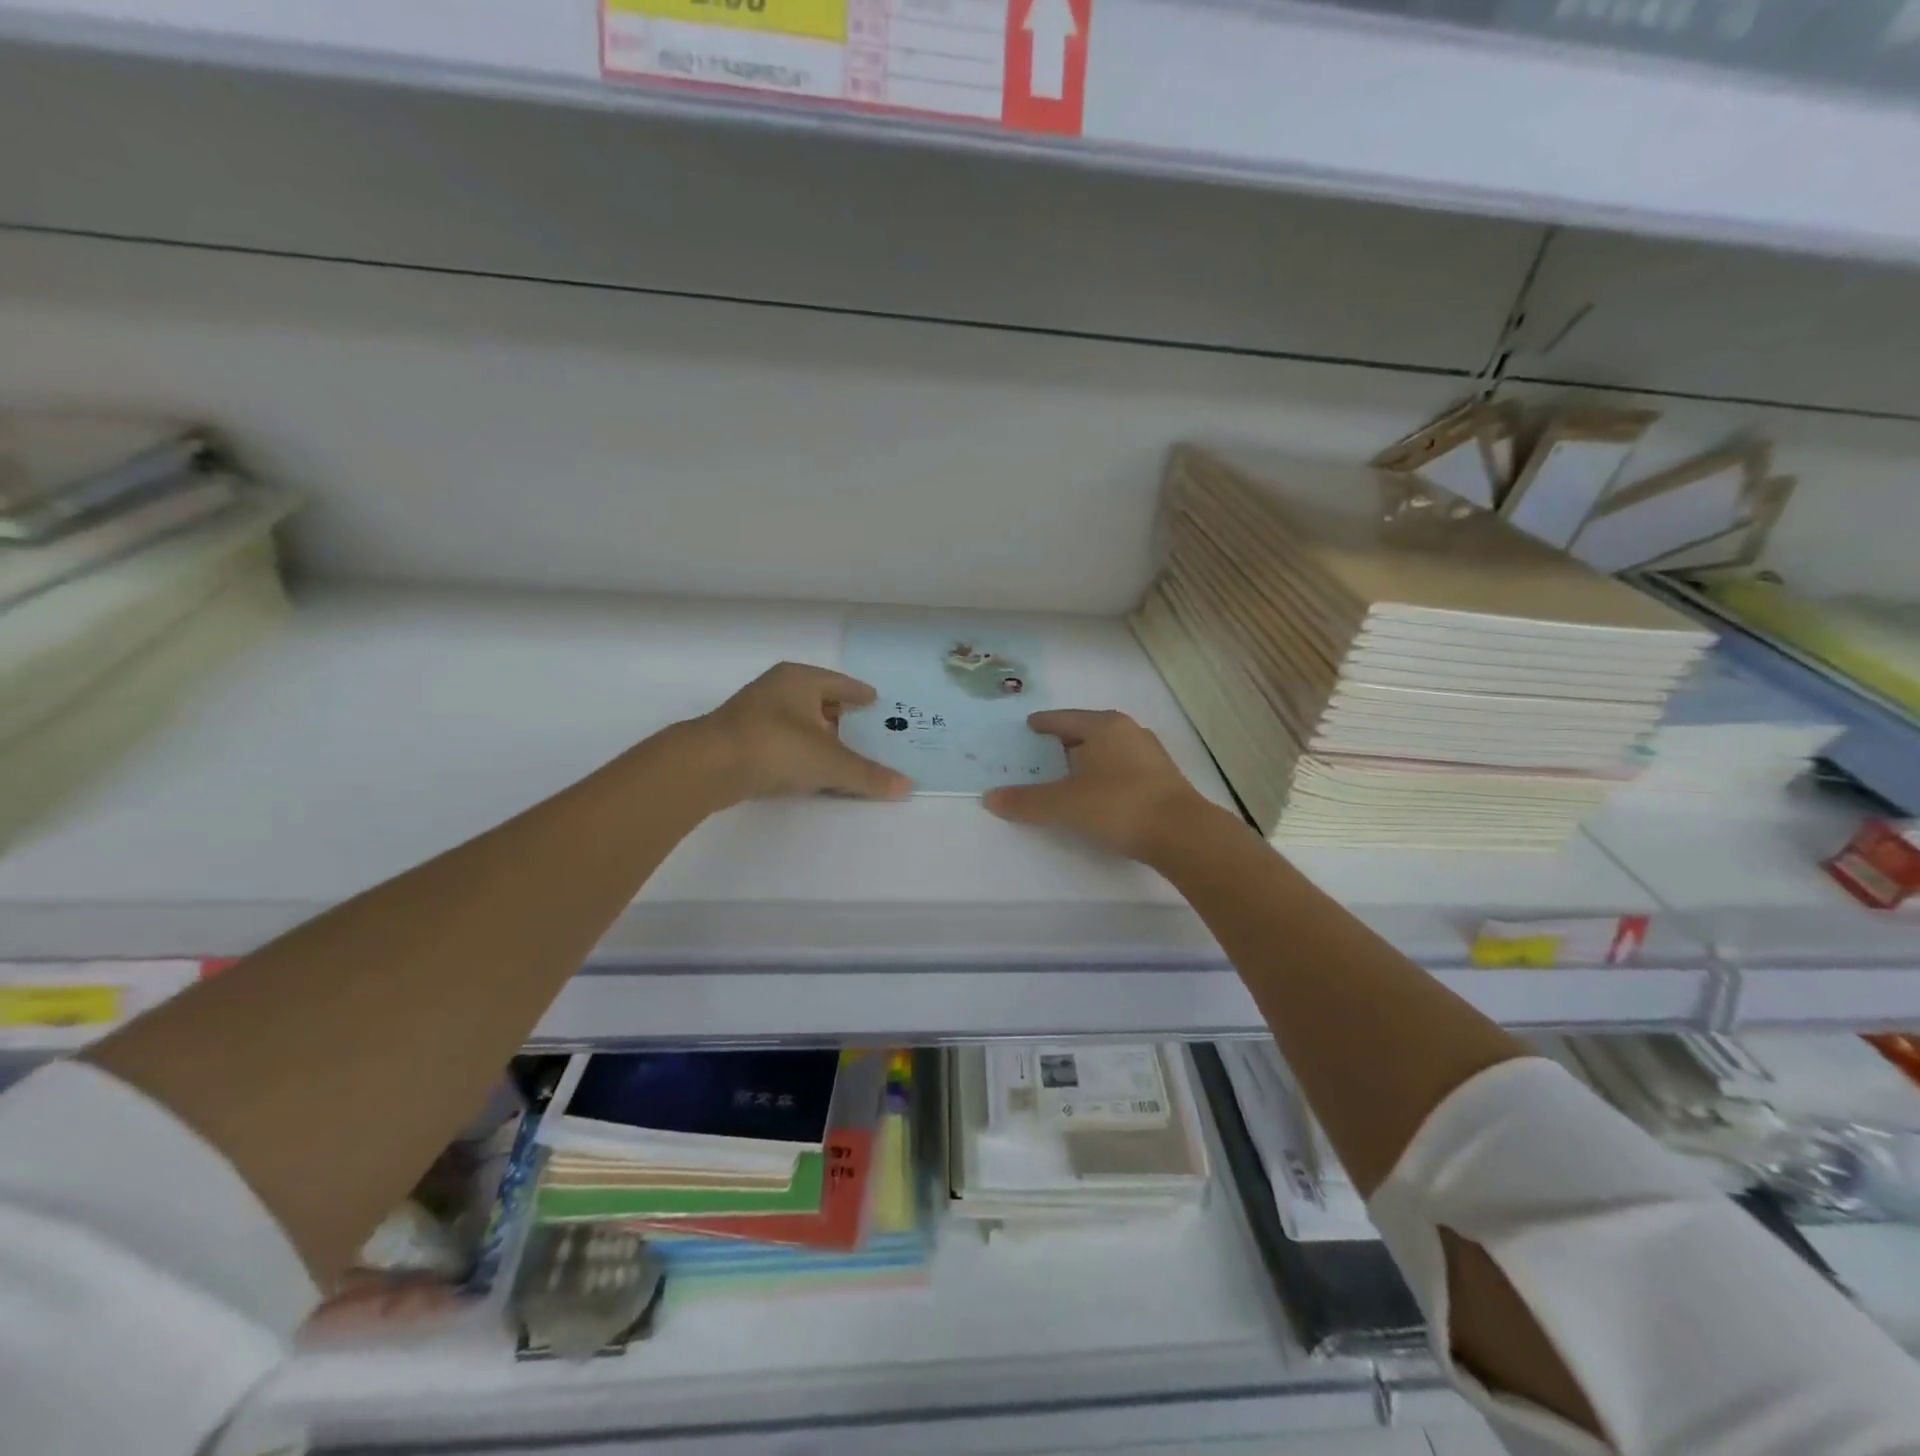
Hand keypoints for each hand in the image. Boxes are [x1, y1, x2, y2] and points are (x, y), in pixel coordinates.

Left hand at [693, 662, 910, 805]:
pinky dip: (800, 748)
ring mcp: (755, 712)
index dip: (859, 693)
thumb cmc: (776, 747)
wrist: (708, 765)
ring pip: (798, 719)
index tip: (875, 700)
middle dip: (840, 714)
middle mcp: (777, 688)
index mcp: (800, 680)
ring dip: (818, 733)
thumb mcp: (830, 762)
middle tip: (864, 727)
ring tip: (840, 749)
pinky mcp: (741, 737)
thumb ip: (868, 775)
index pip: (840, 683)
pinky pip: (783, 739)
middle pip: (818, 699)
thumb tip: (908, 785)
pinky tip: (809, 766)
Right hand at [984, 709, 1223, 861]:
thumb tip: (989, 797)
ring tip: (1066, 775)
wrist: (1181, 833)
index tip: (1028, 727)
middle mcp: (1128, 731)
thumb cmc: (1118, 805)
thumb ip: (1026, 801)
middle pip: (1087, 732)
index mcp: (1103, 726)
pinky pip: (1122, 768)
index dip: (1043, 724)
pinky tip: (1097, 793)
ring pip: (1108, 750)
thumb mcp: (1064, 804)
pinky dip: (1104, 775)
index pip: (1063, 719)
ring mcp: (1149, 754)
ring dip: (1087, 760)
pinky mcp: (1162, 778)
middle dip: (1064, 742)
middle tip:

▸ Aim of the task: Look over the listing above and copy each line that contains "index".

▸ Result for this task:
index dip: (859, 693)
index tip: (875, 700)
index mcp: (800, 680)
index pip: (840, 683)
index tip: (1028, 727)
index mcp: (1103, 726)
index dip: (1043, 724)
index pip: (1063, 719)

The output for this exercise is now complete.